◆ What you are asked to do
Please copy every record below exactly and leave out the pictures.

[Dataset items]
>>>
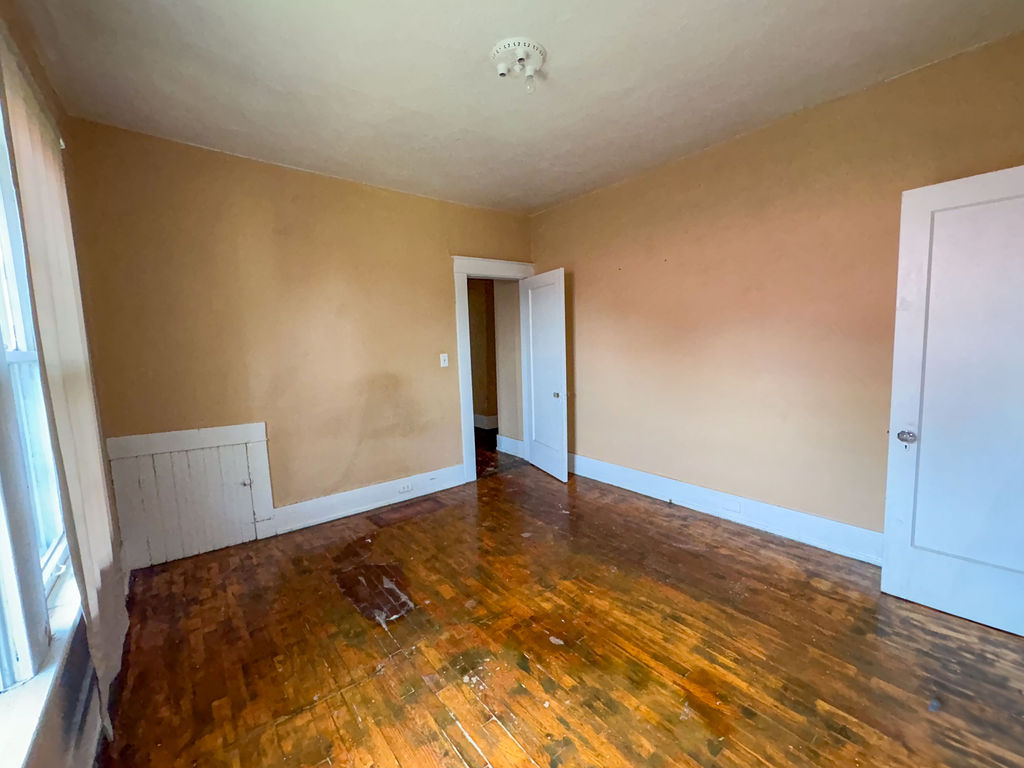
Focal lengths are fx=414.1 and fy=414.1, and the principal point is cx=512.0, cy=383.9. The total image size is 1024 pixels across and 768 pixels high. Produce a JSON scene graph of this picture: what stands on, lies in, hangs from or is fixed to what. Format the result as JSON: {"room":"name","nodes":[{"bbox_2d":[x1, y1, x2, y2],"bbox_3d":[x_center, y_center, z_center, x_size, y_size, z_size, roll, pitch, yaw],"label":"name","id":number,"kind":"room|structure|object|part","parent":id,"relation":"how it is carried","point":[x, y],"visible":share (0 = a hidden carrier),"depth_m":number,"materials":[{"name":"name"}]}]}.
{"room":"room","nodes":[
{"label":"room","id":0,"kind":"room"},
{"bbox_2d":[0,1,126,767],"bbox_3d":[-1.275,-0.005,0.866,0.176,2.778,3.901,-6,8,-38],"label":"left wall","id":1,"kind":"structure","parent":0,"point":[41,766],"depth_m":1.55,"materials":[{"name":"paint"}]},
{"bbox_2d":[0,78,70,700],"bbox_3d":[-1.318,-0.060,0.929,0.111,1.782,1.777,-6,8,-38],"label":"window","id":2,"kind":"structure","parent":1,"relation":"in","point":[13,340],"depth_m":1.29,"materials":[{"name":"white"}]},
{"bbox_2d":[0,562,84,767],"bbox_3d":[-1.249,0.814,1.065,0.084,0.075,1.893,-6,8,-38],"label":"window sill","id":3,"kind":"structure","parent":1,"relation":"attached to","point":[39,698],"depth_m":1.08,"materials":[{"name":"white paint"}]},
{"bbox_2d":[5,44,129,727],"bbox_3d":[-1.693,0.083,1.637,0.048,2.296,1.108,-6,8,-38],"label":"curtain","id":4,"kind":"object","parent":1,"relation":"attached to","point":[64,334],"visible":0.88,"depth_m":1.47,"materials":[{"name":"beige fabric"}]},
{"bbox_2d":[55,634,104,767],"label":"radiator","id":5,"kind":"object","parent":1,"relation":"attached to","point":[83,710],"visible":0.66,"depth_m":1.34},
{"bbox_2d":[65,119,534,564],"bbox_3d":[-1.151,-0.308,3.565,3.620,2.712,0.143,-6,8,-38],"label":"back wall","id":6,"kind":"structure","parent":0,"point":[166,190],"depth_m":3.02,"materials":[{"name":"paint"}]},
{"bbox_2d":[104,422,274,567],"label":"wall panel","id":7,"kind":"object","parent":6,"relation":"attached to","point":[261,427],"visible":0.97,"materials":[{"name":"white wood"}]},
{"bbox_2d":[269,463,466,534],"bbox_3d":[-1.133,0.954,3.584,1.654,0.178,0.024,-6,8,-38],"label":"baseboard","id":8,"kind":"structure","parent":6,"relation":"attached to","point":[456,470],"depth_m":3.47,"materials":[{"name":"white paint"}]},
{"bbox_2d":[398,482,413,493],"bbox_3d":[-0.952,0.923,3.693,0.120,0.071,0.013,-6,8,-38],"label":"wall socket","id":9,"kind":"object","parent":8,"relation":"attached to","point":[405,487],"visible":0.98,"depth_m":3.69,"materials":[{"name":"white plastic"}]},
{"bbox_2d":[439,353,448,367],"bbox_3d":[-0.636,-0.221,3.873,0.072,0.121,0.019,-6,8,-38],"label":"light switch","id":10,"kind":"object","parent":6,"relation":"attached to","point":[446,362],"visible":0.98,"depth_m":3.87,"materials":[{"name":"white plastic"}]},
{"bbox_2d":[454,254,534,483],"bbox_3d":[-0.143,-0.156,4.375,1.036,2.171,0.196,-6,8,-38],"label":"door frame","id":11,"kind":"structure","parent":6,"relation":"attached to","point":[473,272],"depth_m":4.07,"materials":[{"name":"white paint"}]},
{"bbox_2d":[521,268,568,482],"bbox_3d":[0.315,-0.091,4.226,0.166,2.018,0.766,-4,7,-24],"label":"open door","id":12,"kind":"structure","parent":11,"relation":"attached to","point":[537,427],"depth_m":4.15,"materials":[{"name":"white paint"}]},
{"bbox_3d":[0.417,0.103,3.953,0.068,0.061,0.065,-4,7,-24],"label":"doorknob","id":13,"kind":"part","parent":12,"relation":"part of","materials":[{"name":"metal"}]},
{"bbox_2d":[468,276,523,452],"bbox_3d":[-0.416,-0.514,5.457,0.571,2.683,1.886,-6,8,-38],"label":"hallway wall","id":14,"kind":"structure","parent":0,"point":[495,371],"depth_m":5.31,"materials":[{"name":"beige paint"}]},
{"bbox_2d":[474,413,498,429],"bbox_3d":[-0.511,0.574,6.688,0.310,0.184,1.162,-6,8,-38],"label":"hallway baseboard","id":15,"kind":"structure","parent":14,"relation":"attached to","point":[478,418],"depth_m":6.56,"materials":[{"name":"white paint"}]},
{"bbox_2d":[496,434,525,457],"bbox_3d":[0.037,0.758,4.985,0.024,0.179,0.706,-6,8,-38],"label":"hallway baseboard","id":16,"kind":"structure","parent":14,"relation":"attached to","point":[518,442],"depth_m":5.06,"materials":[{"name":"white paint"}]},
{"bbox_2d":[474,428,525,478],"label":"hallway floor","id":17,"kind":"structure","parent":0,"point":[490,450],"depth_m":4.99,"materials":[{"name":"brown wood"}]},
{"bbox_2d":[8,0,1023,214],"bbox_3d":[0.092,-1.569,1.846,3.769,0.118,4.561,-6,8,-38],"label":"ceiling","id":18,"kind":"structure","parent":0,"point":[535,203],"depth_m":2.04,"materials":[{"name":"white paint"}]},
{"bbox_2d":[490,37,545,91],"bbox_3d":[0.032,-1.476,1.958,0.261,0.146,0.260,-6,8,-38],"label":"ceiling light","id":19,"kind":"object","parent":18,"relation":"attached to","point":[503,44],"visible":0.99,"depth_m":1.92,"materials":[{"name":"white"}]},
{"bbox_2d":[88,458,1023,767],"bbox_3d":[0.229,1.215,2.119,4.025,0.102,4.828,-6,8,-38],"label":"wooden floor","id":20,"kind":"structure","parent":0,"point":[446,751],"depth_m":1.86,"materials":[{"name":"brown wood"}]},
{"bbox_2d":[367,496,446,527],"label":"floor vent","id":21,"kind":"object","parent":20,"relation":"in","point":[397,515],"visible":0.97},
{"bbox_2d":[529,27,1023,553],"bbox_3d":[1.523,-0.345,3.147,0.155,2.706,4.182,-6,8,-38],"label":"right wall","id":22,"kind":"structure","parent":0,"point":[594,248],"depth_m":2.77,"materials":[{"name":"paint"}]},
{"bbox_2d":[567,453,881,565],"bbox_3d":[1.473,0.911,3.238,0.022,0.172,3.457,-6,8,-38],"label":"baseboard","id":23,"kind":"structure","parent":22,"relation":"attached to","point":[594,474],"depth_m":2.97,"materials":[{"name":"white paint"}]},
{"bbox_2d":[722,498,741,513],"bbox_3d":[1.611,0.899,3.048,0.013,0.070,0.113,-6,8,-38],"label":"wall socket","id":24,"kind":"object","parent":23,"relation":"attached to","point":[730,506],"visible":0.97,"depth_m":3.04,"materials":[{"name":"white plastic"}]},
{"bbox_2d":[880,161,1023,637],"bbox_3d":[2.205,0.102,1.772,0.173,2.034,0.821,-6,8,-38],"label":"white door","id":25,"kind":"structure","parent":22,"relation":"attached to","point":[923,448],"depth_m":1.92,"materials":[{"name":"white paint"}]},
{"bbox_3d":[1.950,0.258,2.069,0.076,0.063,0.076,-6,8,-38],"label":"doorknob","id":26,"kind":"part","parent":25,"relation":"part of","materials":[{"name":"silver metal"}]}
]}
<<<
◆ Answer below
Focal lengths are fx=414.1 and fy=414.1, and the principal point is cx=512.0, cy=383.9. The total image size is 1024 pixels across and 768 pixels high. Produce a JSON scene graph of this picture: what stands on, lies in, hangs from or is fixed to what. Format the result as JSON: {"room":"name","nodes":[{"bbox_2d":[x1, y1, x2, y2],"bbox_3d":[x_center, y_center, z_center, x_size, y_size, z_size, roll, pitch, yaw],"label":"name","id":number,"kind":"room|structure|object|part","parent":id,"relation":"how it is carried","point":[x, y],"visible":share (0 = a hidden carrier),"depth_m":number,"materials":[{"name":"name"}]}]}.
{"room":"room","nodes":[
{"label":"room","id":0,"kind":"room"},
{"bbox_2d":[0,1,126,767],"bbox_3d":[-1.275,-0.005,0.866,0.176,2.778,3.901,-6,8,-38],"label":"left wall","id":1,"kind":"structure","parent":0,"point":[41,766],"depth_m":1.55,"materials":[{"name":"paint"}]},
{"bbox_2d":[0,78,70,700],"bbox_3d":[-1.318,-0.060,0.929,0.111,1.782,1.777,-6,8,-38],"label":"window","id":2,"kind":"structure","parent":1,"relation":"in","point":[13,340],"depth_m":1.29,"materials":[{"name":"white"}]},
{"bbox_2d":[0,562,84,767],"bbox_3d":[-1.249,0.814,1.065,0.084,0.075,1.893,-6,8,-38],"label":"window sill","id":3,"kind":"structure","parent":1,"relation":"attached to","point":[39,698],"depth_m":1.08,"materials":[{"name":"white paint"}]},
{"bbox_2d":[5,44,129,727],"bbox_3d":[-1.693,0.083,1.637,0.048,2.296,1.108,-6,8,-38],"label":"curtain","id":4,"kind":"object","parent":1,"relation":"attached to","point":[64,334],"visible":0.88,"depth_m":1.47,"materials":[{"name":"beige fabric"}]},
{"bbox_2d":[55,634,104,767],"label":"radiator","id":5,"kind":"object","parent":1,"relation":"attached to","point":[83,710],"visible":0.66,"depth_m":1.34},
{"bbox_2d":[65,119,534,564],"bbox_3d":[-1.151,-0.308,3.565,3.620,2.712,0.143,-6,8,-38],"label":"back wall","id":6,"kind":"structure","parent":0,"point":[166,190],"depth_m":3.02,"materials":[{"name":"paint"}]},
{"bbox_2d":[104,422,274,567],"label":"wall panel","id":7,"kind":"object","parent":6,"relation":"attached to","point":[261,427],"visible":0.97,"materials":[{"name":"white wood"}]},
{"bbox_2d":[269,463,466,534],"bbox_3d":[-1.133,0.954,3.584,1.654,0.178,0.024,-6,8,-38],"label":"baseboard","id":8,"kind":"structure","parent":6,"relation":"attached to","point":[456,470],"depth_m":3.47,"materials":[{"name":"white paint"}]},
{"bbox_2d":[398,482,413,493],"bbox_3d":[-0.952,0.923,3.693,0.120,0.071,0.013,-6,8,-38],"label":"wall socket","id":9,"kind":"object","parent":8,"relation":"attached to","point":[405,487],"visible":0.98,"depth_m":3.69,"materials":[{"name":"white plastic"}]},
{"bbox_2d":[439,353,448,367],"bbox_3d":[-0.636,-0.221,3.873,0.072,0.121,0.019,-6,8,-38],"label":"light switch","id":10,"kind":"object","parent":6,"relation":"attached to","point":[446,362],"visible":0.98,"depth_m":3.87,"materials":[{"name":"white plastic"}]},
{"bbox_2d":[454,254,534,483],"bbox_3d":[-0.143,-0.156,4.375,1.036,2.171,0.196,-6,8,-38],"label":"door frame","id":11,"kind":"structure","parent":6,"relation":"attached to","point":[473,272],"depth_m":4.07,"materials":[{"name":"white paint"}]},
{"bbox_2d":[521,268,568,482],"bbox_3d":[0.315,-0.091,4.226,0.166,2.018,0.766,-4,7,-24],"label":"open door","id":12,"kind":"structure","parent":11,"relation":"attached to","point":[537,427],"depth_m":4.15,"materials":[{"name":"white paint"}]},
{"bbox_3d":[0.417,0.103,3.953,0.068,0.061,0.065,-4,7,-24],"label":"doorknob","id":13,"kind":"part","parent":12,"relation":"part of","materials":[{"name":"metal"}]},
{"bbox_2d":[468,276,523,452],"bbox_3d":[-0.416,-0.514,5.457,0.571,2.683,1.886,-6,8,-38],"label":"hallway wall","id":14,"kind":"structure","parent":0,"point":[495,371],"depth_m":5.31,"materials":[{"name":"beige paint"}]},
{"bbox_2d":[474,413,498,429],"bbox_3d":[-0.511,0.574,6.688,0.310,0.184,1.162,-6,8,-38],"label":"hallway baseboard","id":15,"kind":"structure","parent":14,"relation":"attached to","point":[478,418],"depth_m":6.56,"materials":[{"name":"white paint"}]},
{"bbox_2d":[496,434,525,457],"bbox_3d":[0.037,0.758,4.985,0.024,0.179,0.706,-6,8,-38],"label":"hallway baseboard","id":16,"kind":"structure","parent":14,"relation":"attached to","point":[518,442],"depth_m":5.06,"materials":[{"name":"white paint"}]},
{"bbox_2d":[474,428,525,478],"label":"hallway floor","id":17,"kind":"structure","parent":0,"point":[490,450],"depth_m":4.99,"materials":[{"name":"brown wood"}]},
{"bbox_2d":[8,0,1023,214],"bbox_3d":[0.092,-1.569,1.846,3.769,0.118,4.561,-6,8,-38],"label":"ceiling","id":18,"kind":"structure","parent":0,"point":[535,203],"depth_m":2.04,"materials":[{"name":"white paint"}]},
{"bbox_2d":[490,37,545,91],"bbox_3d":[0.032,-1.476,1.958,0.261,0.146,0.260,-6,8,-38],"label":"ceiling light","id":19,"kind":"object","parent":18,"relation":"attached to","point":[503,44],"visible":0.99,"depth_m":1.92,"materials":[{"name":"white"}]},
{"bbox_2d":[88,458,1023,767],"bbox_3d":[0.229,1.215,2.119,4.025,0.102,4.828,-6,8,-38],"label":"wooden floor","id":20,"kind":"structure","parent":0,"point":[446,751],"depth_m":1.86,"materials":[{"name":"brown wood"}]},
{"bbox_2d":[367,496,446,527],"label":"floor vent","id":21,"kind":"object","parent":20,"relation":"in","point":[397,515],"visible":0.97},
{"bbox_2d":[529,27,1023,553],"bbox_3d":[1.523,-0.345,3.147,0.155,2.706,4.182,-6,8,-38],"label":"right wall","id":22,"kind":"structure","parent":0,"point":[594,248],"depth_m":2.77,"materials":[{"name":"paint"}]},
{"bbox_2d":[567,453,881,565],"bbox_3d":[1.473,0.911,3.238,0.022,0.172,3.457,-6,8,-38],"label":"baseboard","id":23,"kind":"structure","parent":22,"relation":"attached to","point":[594,474],"depth_m":2.97,"materials":[{"name":"white paint"}]},
{"bbox_2d":[722,498,741,513],"bbox_3d":[1.611,0.899,3.048,0.013,0.070,0.113,-6,8,-38],"label":"wall socket","id":24,"kind":"object","parent":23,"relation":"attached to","point":[730,506],"visible":0.97,"depth_m":3.04,"materials":[{"name":"white plastic"}]},
{"bbox_2d":[880,161,1023,637],"bbox_3d":[2.205,0.102,1.772,0.173,2.034,0.821,-6,8,-38],"label":"white door","id":25,"kind":"structure","parent":22,"relation":"attached to","point":[923,448],"depth_m":1.92,"materials":[{"name":"white paint"}]},
{"bbox_3d":[1.950,0.258,2.069,0.076,0.063,0.076,-6,8,-38],"label":"doorknob","id":26,"kind":"part","parent":25,"relation":"part of","materials":[{"name":"silver metal"}]}
]}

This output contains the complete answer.